THIS: I'm settling in to my new laptop... and I have
just learned that I can scroll the screen up/down/sideways (webpage or Word doc) with two fingers on the touchpad. HOW DID I NOT KNOW THIS?!?!?
SO much easier than hitting the correct up/down/side arrow. Yep, I just checked on the old laptop; two fingers works on it, too. FIVE YEARS I've been making things harder for myself than I had to!!!
BUT! I'm having to train myself to go the right direction. Way back when I first started using a mouse, my subconscious was convinced that cursor-movement would be the
opposite of mouse-movement. IE, if I wanted the cursor to move up, I moved the mouse down; if I wanted the cursor to move right, I moved the mouse left. I have
no idea how that idea got so firmly entrenched in my psyche, but it took
weeks to break that reflex.
So here I am again, doing the same damn thing. I move two fingers down, I expect the page to go up. I move two fingers left, I expect the page to go right. Hopefully, since I've been through this once, it won't take me so long to break the reflex this time. But still, I go the wrong way about 25% - 30% of the time. Brains are weird.
Also... I keep the spellchecker turned on when typing online or in Word to alert me when my fumble-fingers transpose letters. (It helps for things like Telya instead of Teyla, but does nothing for god instead of dog. <g>) But reading/writing in fandom as I do... there are so
many names/terms that I have right-clicked and added to both dictionaries over the years. Think about the Stargate verses, Harry Potter, the Old Guard... even NCIS. LOL, without my help, the dictionary doesn't recognize stargate, or apparate, or habibi, or DiNozzo, or literally
dozens of others. Over five years (since the last new computer) I've forgotten about it, and the Harry Potter and Old Guard words have been added piecemeal during that time, so I didn't really notice. Now they're hitting me all at once, and the numbers are astonishing as I right-click-add, right-click-add, right-click-add...
THAT: My newest fixit -- and it only took me a day to figure it out!
Last year I bought a
giant rain gauge so that I could read it from inside the house.
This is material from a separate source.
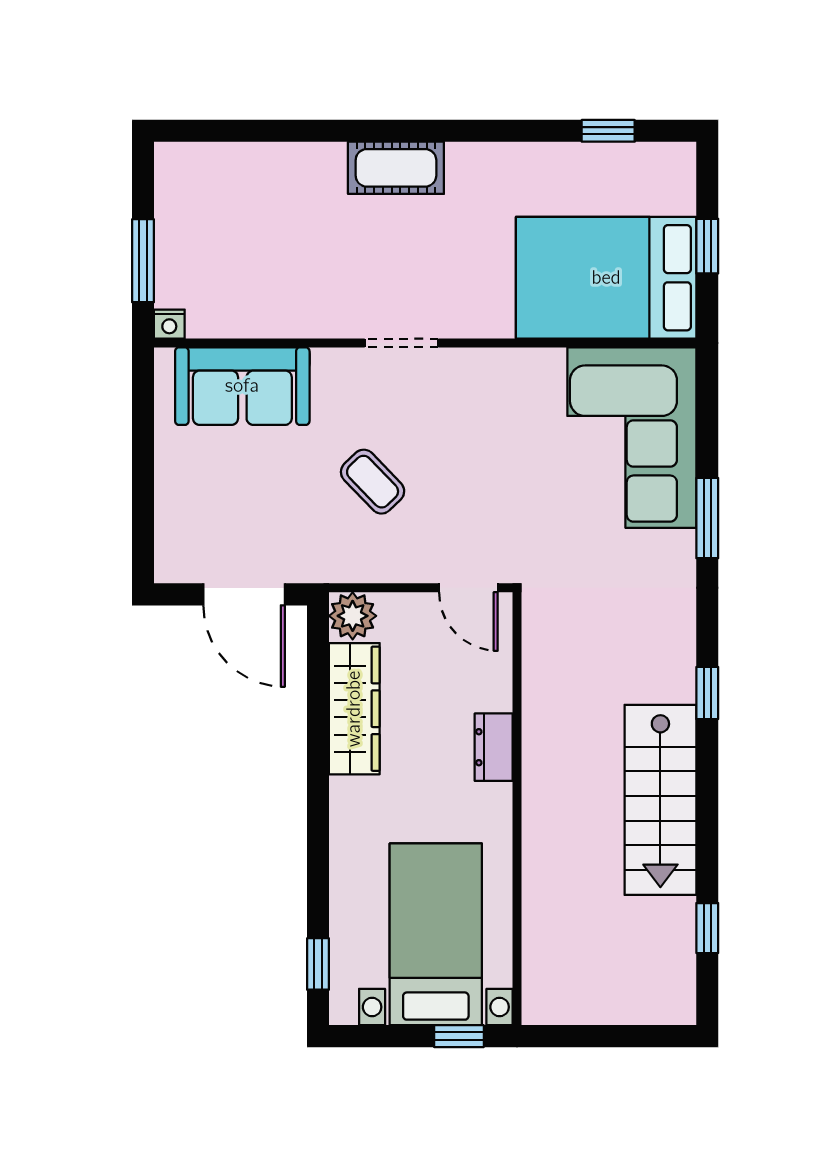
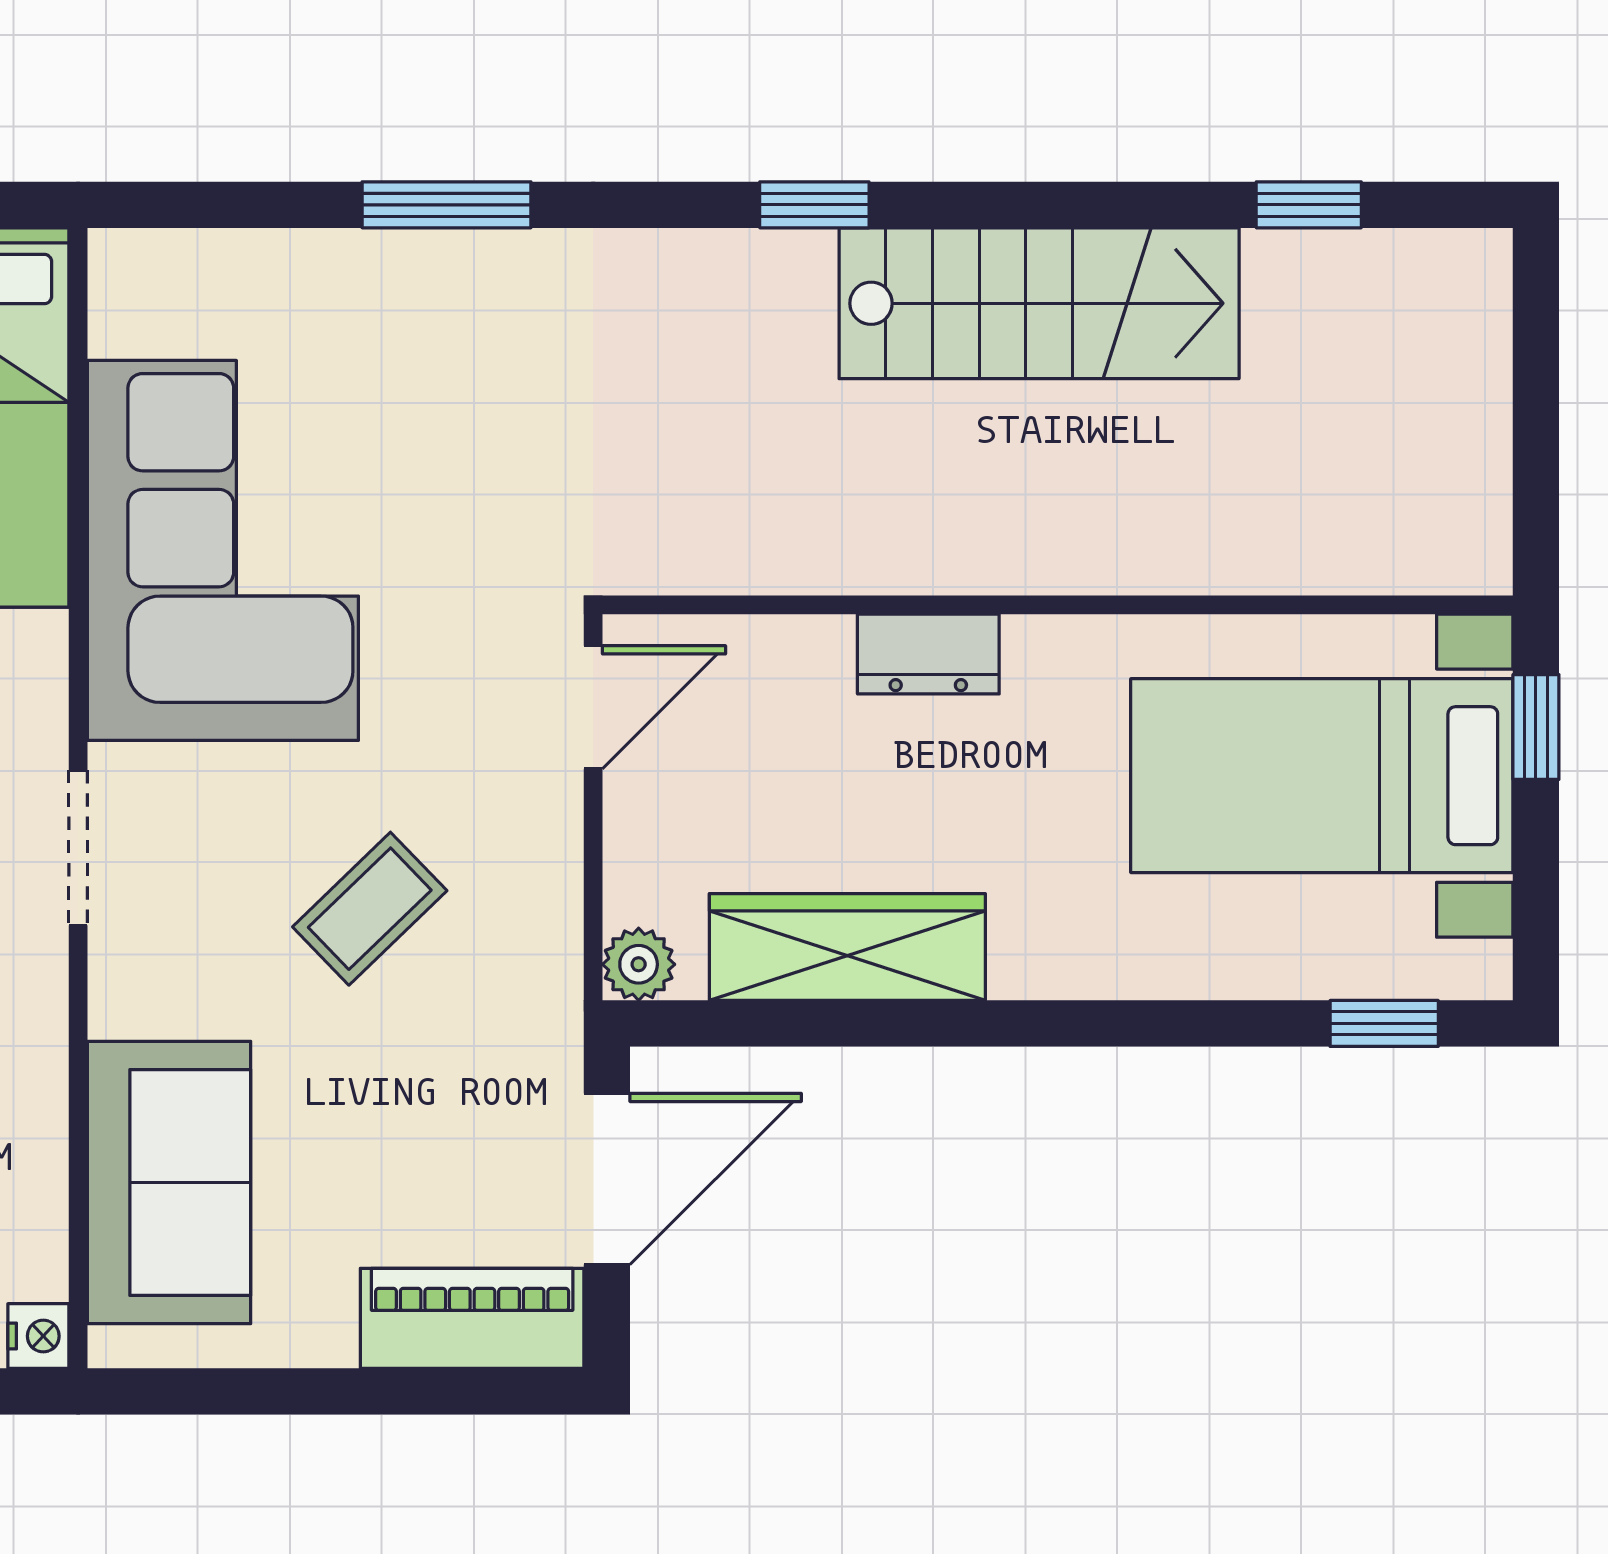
corner sofa: (632, 438) -> (223, 550), moved, turned -90
piano: (178, 530) -> (472, 1318), added
plant: (353, 616) -> (639, 964), width x0.73, depth x0.73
It works; I can stand in the living room, about 30 feet away, and see how much rain has fallen. (Granted, given my eyesight -- and need for a new glasses prescription -- I need to use my binoculars, but I don't have to go outside.)
Unfortunately, those pretty yellow numbers fade with enough sun -- and we get approximately 300 days of sun per year. I thought about buying a new one, since it's not very expensive, but it hurts my frugal soul; you just don't throw away things that aren't broken or can't be fixed. So, how could I fix this? Easy! Mark over the faded yellow lines with black Sharpie.
Oops! Not quite. The plastic holder is black, and the tube is transparent; it's hard (darn near impossible) to see the black numbers against the black background. Ah! I have a roll of white contact paper in the house; cut a piece and cover the flat part of the holder. Mm... much better, can see the numbers against the white -- but the holder only goes halfway up the tube, and the top numbers are hard to see against the brushy, weedy background behind the gauge. (Of course, we rarely get anything close to 2.5 inches of rain, let alone
more, but it's the principle of the thing.) So a couple of hours later, I brought the tube in again, cut a strip of white contact paper, and put it on the back half of the tube, top to bottom. Yay! All fixed, numbers are visible, and I'm puffed.